“Sssttt…!” Juna meminta teman-temannya untuk lebih mendekat. Sekilas posisi mereka mirip tim sepakbola tengah diskusi serius demi mencetak goal-goal kemenangan dengan volume suara yang nyaris seperti bisikan.
“Tapi kau yakin berani ke sana, Juna? Ingat legenda yang amat menakutkan itu!”
“Justru tempat itu yang akan kita datangi, Kul. Biar nanti aku sama Bimbim yang masuk lebih dahulu, dan kau jaga saja gerbang depan.”
“Tapi bagaimana cara kita melewati penjagaan sekuriti kompleks? Kudengar satpam di sana galak-galak, terutama menjelang pilkada seperti sekarang ini.”

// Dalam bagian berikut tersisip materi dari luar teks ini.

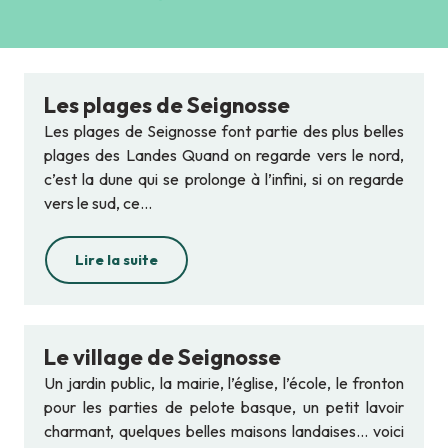
Ajouter aux favoris
Les plages de Seignosse
Les plages de Seignosse font partie des plus belles
plages des Landes Quand on regarde vers le nord,
c’est la dune qui se prolonge à l’infini, si on regarde
vers le sud, ce...
Lire la suite
Le village de Seignosse
Un jardin public, la mairie, l’église, l’école, le fronton
pour les parties de pelote basque, un petit lavoir
charmant, quelques belles maisons landaises… voici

“Kita pakai cara yang waktu itu aja, Wa. Masih ingat kan waktu kita menyamar jadi ‘Tim Pemburu Rayap’ di Kompleks Perumahan Pondok Indah yang mewah tapi bobrok itu? Yang rentan serangan rayap karena dibangun di bekas hutan karet hingga sisa akar rimbun menjadi sarang rayap abadi sebelum akhirnya menyerang segala bahan kayu yang ada di perumahan tersebut?
“Wah… Benar juga, Juna. Bukankah Pringgodanipun tadinya hutan belantara nan angker dan penuh raksasa? Yang buah kegilaan entah pengembang siluman mana malah dibabat habis dengan hanya mengandalkan HPH dari ‘Trah Sakti’ keturunan sang Jendral Senyum?”
“Sudah… Sudah… Tak usah bicarakan politik dululah, kita kan sekarang tengah menjadi lakon di kisah anak-anak. Gimana? Deal tekodil-kodil ga nih semuanya?”
“DEAAALLL!!!”
Bergegas empat sahabat membereskan barang bawaan, sebelum akhirnya Bima menyeletuk, “Siapa yang giliran bayar es cendol kali ini?”
Keheningan langsung mengepung. Semua mata berpandangan dengan tatap kosong bercampur nanar, sebelum akhirnya dengan meringis Juna mendekati sang penjaja es cendol.
“Ngggg… Anu, Bang Avy… Nnnggg… Kami Udin lagi yah kali ini…” ucap juna grogi kepada Begawan Vyasa yang kini lebih banyak mengenakan sarung dan kaus dalam merek “Swan” ketimbang jubah itu. Barangkali efek pemanasan global yang membuat cuaca selalu gerah tak peduli sedang musim apapun.